Hagel faces a political paradox as he ponders a career decision -- whether to run for president, to seek reelection next year or to get out of elective politics. His harsh assessment resonates with many Republicans who believe Bush's war policy has led the party to disaster. Yet that message faces rejection from GOP primary voters, and he is under attack from the right at home in Nebraska (with Jon Bruning, the state's 38-year-old Republican attorney general, threatening to run against him).
After his latest visit to Iraq, with stops in Baghdad, Fallujah and Ramadi, Hagel told me: "This thing is really coming undone quickly, and [Prime Minister] Maliki's government is weaker by the day. The police are corrupt, top to bottom. The oil problem is a huge problem. They still can't get anything through the parliament -- no hydrocarbon law, no de-Baathification law, no provincial elections," which are needed to bring Sunnis into the governing process.
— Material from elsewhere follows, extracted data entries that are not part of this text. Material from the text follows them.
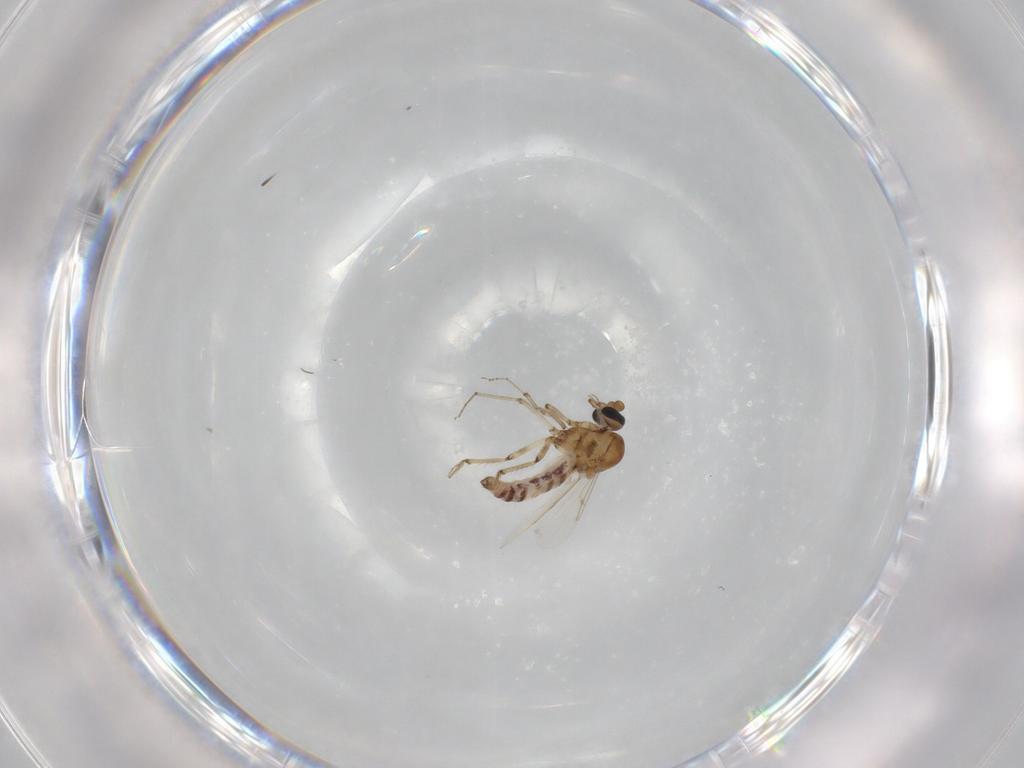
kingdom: Animalia
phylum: Arthropoda
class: Insecta
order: Diptera
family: Ceratopogonidae
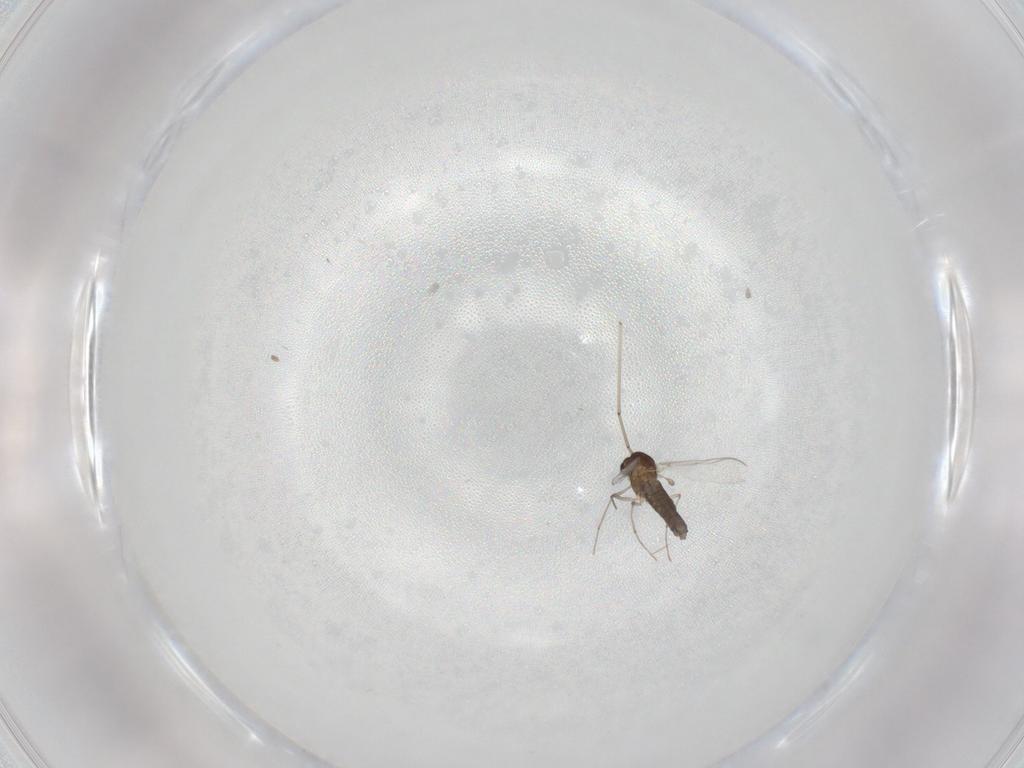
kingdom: Animalia
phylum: Arthropoda
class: Insecta
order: Diptera
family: Chironomidae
The regional problem, as described by Hagel, is a U.S. policy breakdown with the failure to engage Iran and Syria. "I do know that there are a number of Israelis who would like to engage Syria," said Hagel. "They have said that Elliott Abrams keeps pushing them back." He quoted foreign ministers, ambassadors and former U.S. officials as saying that they believe Abrams "is making policy in the Middle East."
Hagel certainly is no peace-now zealot. "We're not going to precipitously pull out," he told me. "We have [national] interests in Iraq." While he asserted that "we can't get out by the end of the year," he called for "pulling some of our guys out -- not all of them, but you've got to get them out of [Baghdad] at least, get them out of the middle of civil war." If not, Hagel said, "then the prospects of the Republican Party are very dim next year."
What about claims by proponents of the Iraqi intervention that failure to stop the terrorists in Iraq will open the door to them in the American homeland?
"That's nonsense," Hagel replied. "I've never believed that. That's the same kind of rhetoric and thinking that neocons used to get us into this mess and everything that [Donald] Rumsfeld, [Paul] Wolfowitz, [Richard] Perle, [Douglas] Feith and the vice president all said. Nothing turned out the way they said it would."
It is "nonsense," Hagel said, because "Iraq is not embroiled in a terrorist war today." Hagel, a member of the Senate Intelligence Committee, cited "national intelligence" attributing "maybe 10 percent" of the insurgency and violence to al-Qaeda. Indeed, he described Shiites, Sunnis and Kurds as opposed to al-Qaeda: "They don't like the terrorists. What's happened in Anbar province is the tribes are finally starting to connect with us because al-Qaeda started killing some of their leadership and threatening their people. So the tribes now are at war with al-Qaeda."
"So," said Hagel, "when I hear people say, 'Well, if we leave them to that, it will be chaos' -- what do you think is going on now? Scaring the American people into this blind alley is so dangerous."
These judgments come from someone credited with rebuilding Nebraska's Republican Party and who has earned a lifetime conservative voting rating of 85.2 percent from the American Conservative Union. Hagel represents millions of Republicans who are repelled by the Democrats' personal assault on President Bush but are deeply unhappy about his course in Iraq.